▶ [Work instruction] Make an exact copy of the records, with the pictures left out.

____ Materials provided

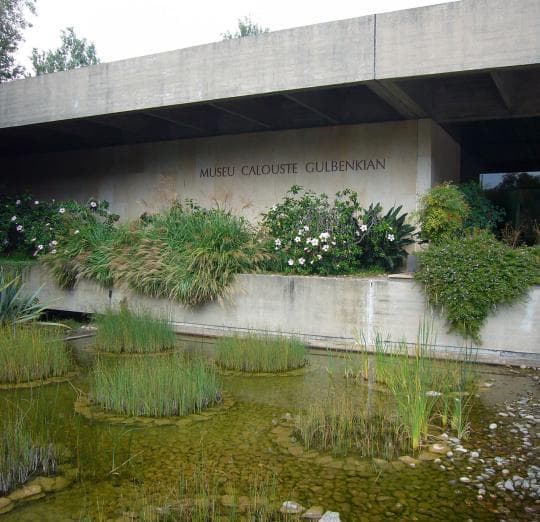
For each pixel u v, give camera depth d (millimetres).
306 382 6336
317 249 9203
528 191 15250
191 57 9898
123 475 3885
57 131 13586
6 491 3646
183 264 9578
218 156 13141
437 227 8844
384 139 11078
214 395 5586
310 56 8742
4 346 6566
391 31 8094
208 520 3281
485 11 7516
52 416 5117
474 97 10805
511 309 7227
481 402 5586
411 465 4078
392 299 7906
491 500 3549
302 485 3750
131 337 7980
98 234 11359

________

▶ [Exercise answer]
For each pixel u v, give camera depth d (millimetres).
306 382 6336
317 249 9203
528 191 15250
191 57 9898
123 475 3885
57 131 13586
6 491 3646
183 264 9578
218 156 13141
437 227 8844
384 139 11078
214 395 5586
310 56 8742
4 346 6566
391 31 8094
208 520 3281
485 11 7516
52 416 5117
474 97 10805
511 309 7227
481 402 5586
411 465 4078
392 299 7906
491 500 3549
302 485 3750
131 337 7980
98 234 11359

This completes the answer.